> Exercise
Every record below is to be restated verbatim, though its images are not.

> Data for review

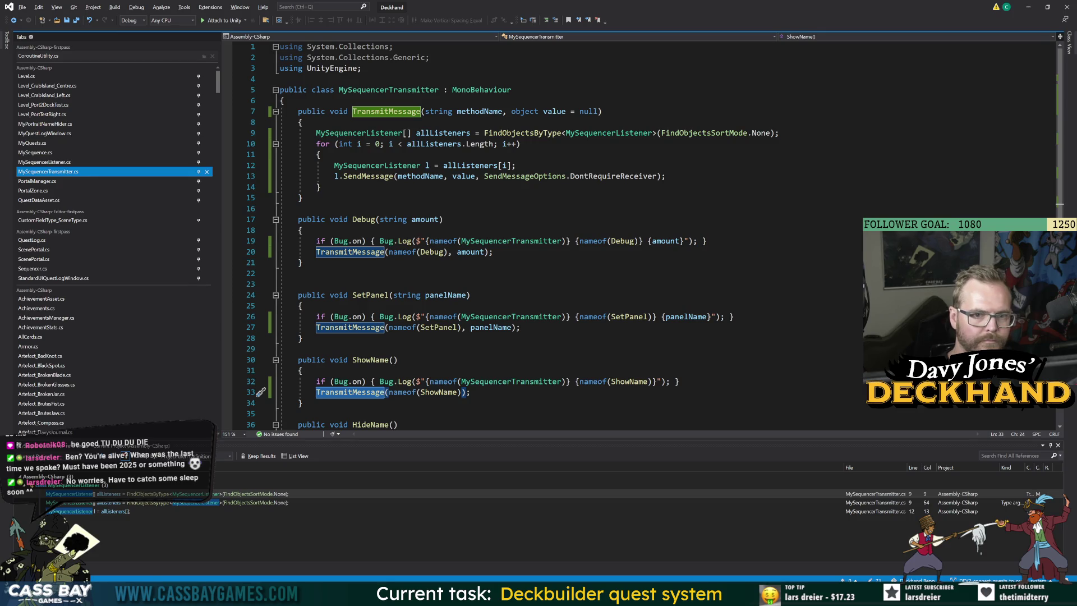
pyautogui.press('ctrl+minus')
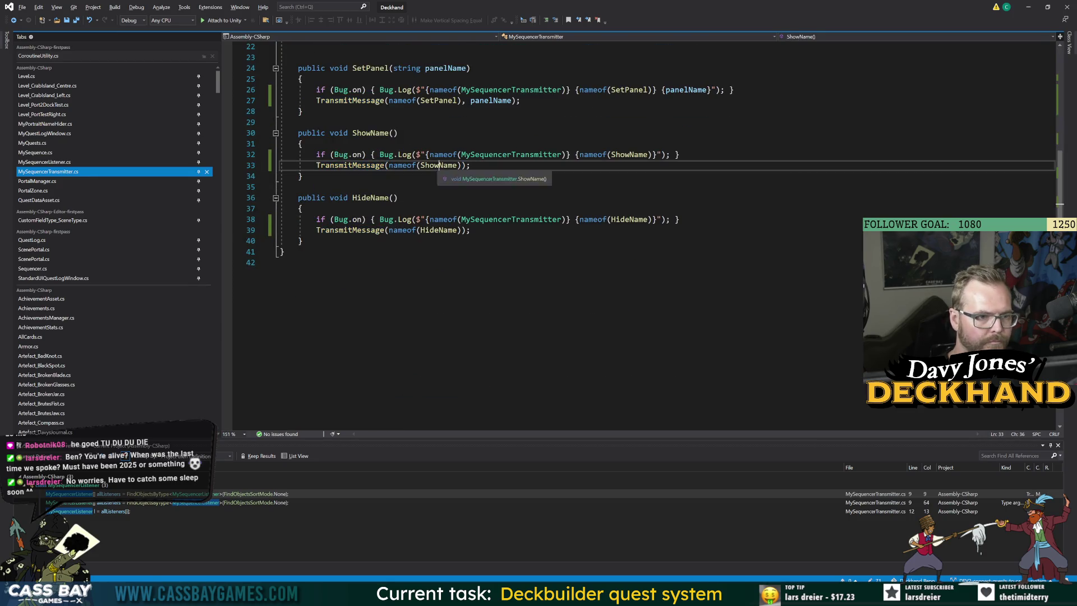
pyautogui.press('alt+Tab')
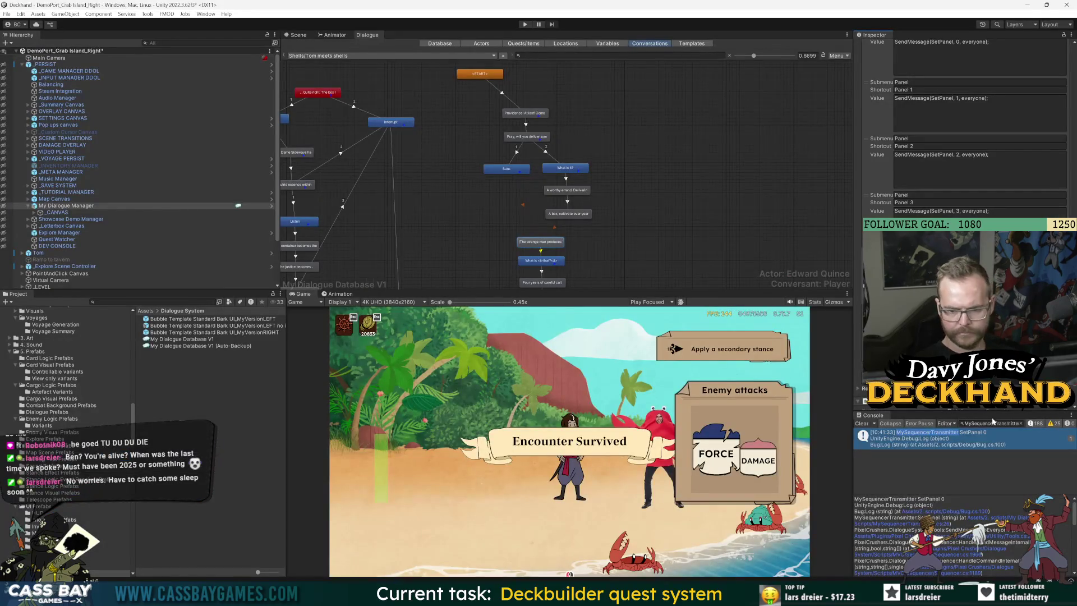
# Step: Filter the Console to ShowName and compare the SendMessage and Sequencer.Play stack traces
pyautogui.doubleClick(993, 422)
pyautogui.write('ShowName')
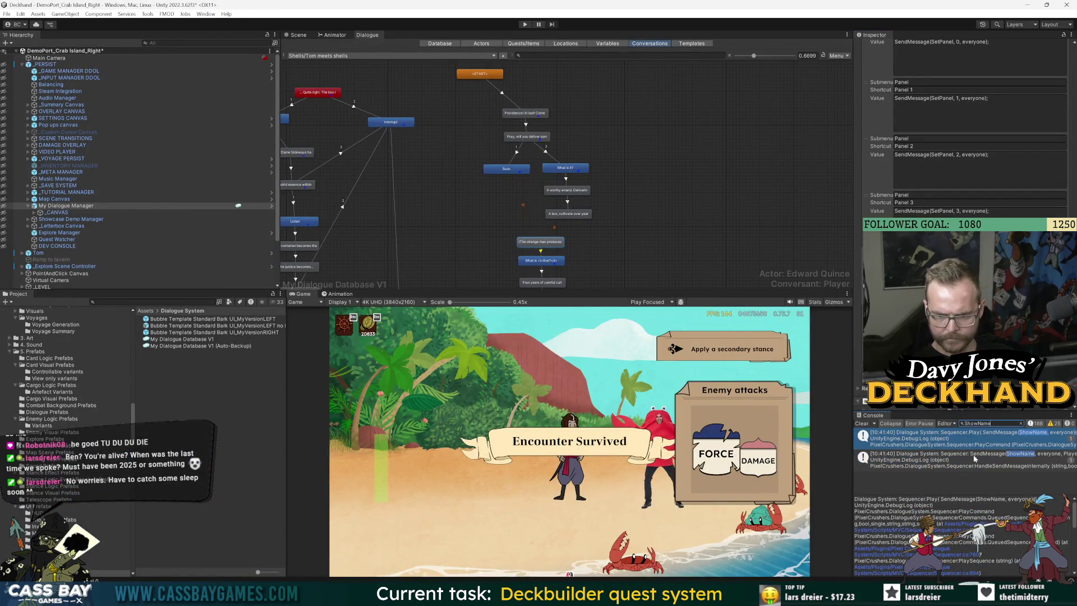
pyautogui.click(974, 459)
pyautogui.moveTo(851, 439); pyautogui.dragTo(701, 436)
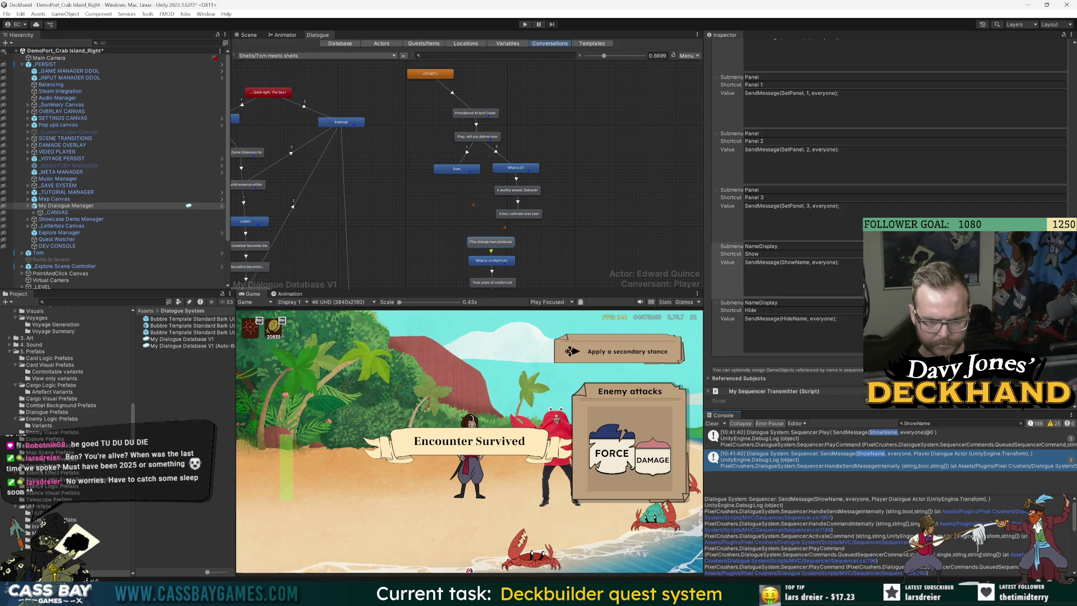
pyautogui.click(933, 444)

> Written response
pyautogui.press('ctrl+minus')
pyautogui.press('alt+Tab')
# Step: Filter the Console to ShowName and compare the SendMessage and Sequencer.Play stack traces
pyautogui.doubleClick(993, 422)
pyautogui.write('ShowName')
pyautogui.click(974, 459)
pyautogui.moveTo(851, 439); pyautogui.dragTo(701, 436)
pyautogui.click(933, 444)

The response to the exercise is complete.